Let $(\Omega, \Sigma, \mu)$ be any measure space and let $\mathcal{C} \subset \Sigma$ be the class of sets $A \in \Sigma$ such that either $\mu(A) = 0$ or $\mu(A^c) = 0$. Then $\mathcal{C}$ is a $\sigma$-algebra:
- Since $\mu$ is a measure we have $\mu(\emptyset) = 0$, so $\emptyset \in \mathcal{C}$.
- By definition $A \in \mathcal{C}$ if and only if $A^c \in \mathcal{C}$.
- If $A_1,A_2, \ldots \in \mathcal{C}$ then either $\mu(A_n) = 0$ for all $n$, so $\mu(\bigcup A_n) \leq \sum \mu(A_n) = 0$ and thus $\bigcup A_n \in \mathcal{C}$ or there is some $k$ such that $\mu(A_{k}^c) = 0$. But then $\Omega \smallsetminus \bigcup A_n = \bigcap A_{n}^c \subset A_{k}^c$, so $\bigcup A_n$ is conull and hence in $\mathcal{C}$. In both cases the union is in $\mathcal{C}$ and we are done.
Now let $\mathcal{N} = \{N \subset \Omega\,:\,\text{there is }E \in \Sigma \text{ such that }N \subset E\text{ and }\mu(E)=0\}$ be the class of negligible sets.
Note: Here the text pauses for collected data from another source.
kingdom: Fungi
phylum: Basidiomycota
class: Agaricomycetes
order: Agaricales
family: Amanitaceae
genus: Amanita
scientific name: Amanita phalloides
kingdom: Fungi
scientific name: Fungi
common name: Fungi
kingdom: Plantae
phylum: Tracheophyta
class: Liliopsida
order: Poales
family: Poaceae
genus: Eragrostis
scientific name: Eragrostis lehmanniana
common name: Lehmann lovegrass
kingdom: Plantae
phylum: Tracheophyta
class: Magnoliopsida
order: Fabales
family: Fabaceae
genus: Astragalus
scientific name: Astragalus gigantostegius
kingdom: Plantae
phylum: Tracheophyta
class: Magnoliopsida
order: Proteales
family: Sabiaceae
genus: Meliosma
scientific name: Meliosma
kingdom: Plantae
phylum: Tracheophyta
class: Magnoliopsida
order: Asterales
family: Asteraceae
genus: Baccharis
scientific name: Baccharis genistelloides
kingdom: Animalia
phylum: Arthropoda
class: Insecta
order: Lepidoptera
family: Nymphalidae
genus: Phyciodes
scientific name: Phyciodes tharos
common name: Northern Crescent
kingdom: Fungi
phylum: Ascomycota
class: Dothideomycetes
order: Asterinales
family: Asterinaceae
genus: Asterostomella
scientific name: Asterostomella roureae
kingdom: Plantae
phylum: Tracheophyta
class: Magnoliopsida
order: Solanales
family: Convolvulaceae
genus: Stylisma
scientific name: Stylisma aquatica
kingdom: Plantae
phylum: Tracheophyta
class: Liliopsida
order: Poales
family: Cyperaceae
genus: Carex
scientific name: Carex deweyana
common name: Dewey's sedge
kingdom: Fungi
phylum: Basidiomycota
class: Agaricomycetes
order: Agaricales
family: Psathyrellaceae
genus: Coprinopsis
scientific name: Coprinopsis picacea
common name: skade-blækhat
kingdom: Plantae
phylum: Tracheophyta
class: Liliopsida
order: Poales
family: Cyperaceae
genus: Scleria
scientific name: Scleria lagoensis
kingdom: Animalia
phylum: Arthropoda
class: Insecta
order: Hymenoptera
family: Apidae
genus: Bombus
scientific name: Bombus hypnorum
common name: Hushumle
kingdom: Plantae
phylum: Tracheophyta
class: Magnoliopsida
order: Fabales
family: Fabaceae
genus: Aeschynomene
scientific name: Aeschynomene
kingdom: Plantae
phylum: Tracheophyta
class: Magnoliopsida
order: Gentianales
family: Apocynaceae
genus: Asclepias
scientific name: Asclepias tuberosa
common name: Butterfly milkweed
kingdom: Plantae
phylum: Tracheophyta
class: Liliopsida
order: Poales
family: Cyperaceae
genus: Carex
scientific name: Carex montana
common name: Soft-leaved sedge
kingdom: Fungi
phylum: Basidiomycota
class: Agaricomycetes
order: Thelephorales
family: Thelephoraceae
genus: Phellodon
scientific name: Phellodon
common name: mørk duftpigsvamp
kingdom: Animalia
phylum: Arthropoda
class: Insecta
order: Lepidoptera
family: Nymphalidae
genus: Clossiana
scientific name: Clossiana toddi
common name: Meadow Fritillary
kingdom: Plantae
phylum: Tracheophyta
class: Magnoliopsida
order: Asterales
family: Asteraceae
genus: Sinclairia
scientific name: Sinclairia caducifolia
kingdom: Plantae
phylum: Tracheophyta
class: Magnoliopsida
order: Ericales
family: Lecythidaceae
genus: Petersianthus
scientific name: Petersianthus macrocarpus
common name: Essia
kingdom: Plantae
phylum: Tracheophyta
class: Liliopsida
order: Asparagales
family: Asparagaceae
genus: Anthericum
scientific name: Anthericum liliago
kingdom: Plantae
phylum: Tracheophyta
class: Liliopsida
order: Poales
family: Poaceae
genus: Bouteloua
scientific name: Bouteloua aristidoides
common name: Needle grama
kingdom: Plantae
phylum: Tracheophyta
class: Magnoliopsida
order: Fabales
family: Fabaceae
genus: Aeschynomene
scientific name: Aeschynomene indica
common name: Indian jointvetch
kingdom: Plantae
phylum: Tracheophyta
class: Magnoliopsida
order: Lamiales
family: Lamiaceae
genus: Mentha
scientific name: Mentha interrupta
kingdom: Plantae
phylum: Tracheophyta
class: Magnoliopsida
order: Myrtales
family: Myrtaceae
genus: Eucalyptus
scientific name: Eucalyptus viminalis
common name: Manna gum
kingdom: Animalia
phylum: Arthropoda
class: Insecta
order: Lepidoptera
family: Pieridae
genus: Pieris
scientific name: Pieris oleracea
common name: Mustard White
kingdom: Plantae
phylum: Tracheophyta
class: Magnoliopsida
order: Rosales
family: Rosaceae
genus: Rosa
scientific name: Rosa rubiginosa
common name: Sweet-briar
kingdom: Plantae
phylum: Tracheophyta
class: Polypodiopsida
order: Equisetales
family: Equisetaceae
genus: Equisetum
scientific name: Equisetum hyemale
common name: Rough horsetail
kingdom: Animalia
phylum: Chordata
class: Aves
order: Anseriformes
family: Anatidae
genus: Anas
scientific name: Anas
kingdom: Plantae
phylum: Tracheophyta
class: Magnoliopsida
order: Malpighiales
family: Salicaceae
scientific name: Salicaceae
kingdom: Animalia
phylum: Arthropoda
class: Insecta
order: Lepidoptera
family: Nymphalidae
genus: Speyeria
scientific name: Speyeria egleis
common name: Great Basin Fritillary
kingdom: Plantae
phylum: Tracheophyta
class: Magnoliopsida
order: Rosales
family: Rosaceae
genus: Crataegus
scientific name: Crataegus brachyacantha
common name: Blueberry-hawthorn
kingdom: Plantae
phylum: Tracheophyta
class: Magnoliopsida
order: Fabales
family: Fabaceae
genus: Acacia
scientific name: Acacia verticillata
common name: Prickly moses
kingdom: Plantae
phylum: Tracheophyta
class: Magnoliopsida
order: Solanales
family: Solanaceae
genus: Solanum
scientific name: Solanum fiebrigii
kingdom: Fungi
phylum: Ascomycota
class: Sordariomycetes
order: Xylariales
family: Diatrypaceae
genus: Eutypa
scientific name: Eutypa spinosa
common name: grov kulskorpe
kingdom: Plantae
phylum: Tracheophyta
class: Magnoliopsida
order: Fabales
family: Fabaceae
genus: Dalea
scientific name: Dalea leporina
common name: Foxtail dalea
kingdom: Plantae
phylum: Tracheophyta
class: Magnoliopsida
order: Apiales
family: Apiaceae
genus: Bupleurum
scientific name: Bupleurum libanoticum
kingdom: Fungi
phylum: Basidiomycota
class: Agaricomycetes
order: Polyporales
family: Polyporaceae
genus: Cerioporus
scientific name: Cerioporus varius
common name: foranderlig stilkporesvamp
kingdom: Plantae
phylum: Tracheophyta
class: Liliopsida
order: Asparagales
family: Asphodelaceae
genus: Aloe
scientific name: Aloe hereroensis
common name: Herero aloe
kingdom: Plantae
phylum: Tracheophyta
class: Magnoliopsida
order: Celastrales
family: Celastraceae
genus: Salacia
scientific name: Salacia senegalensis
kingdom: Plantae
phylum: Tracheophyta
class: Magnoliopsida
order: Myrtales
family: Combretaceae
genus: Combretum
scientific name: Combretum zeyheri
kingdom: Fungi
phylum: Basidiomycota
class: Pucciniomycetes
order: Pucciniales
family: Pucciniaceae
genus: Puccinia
Then $\mathcal{N}$ is a $\sigma$-ideal, that is to say
- $\emptyset \in \mathcal{N}$,
- If $N \in \mathcal{N}$ and $B \subset N$ then $B \in \mathcal{N}$,
- If $N_1,N_2,\ldots \in \mathcal{N}$ then $\bigcup N_n \in \mathcal{N}$.
Example: If $\Omega = \mathbb{R}$, $\Sigma = $ Borel sets and $\mu =$ Lebesgue measure then $\mathcal{N}$ is the class of Lebesgue null sets.
The structure of a $\sigma$-ideal plays a rôle in the theory of measure algebras and on a basic level in the context of completion of a measure space.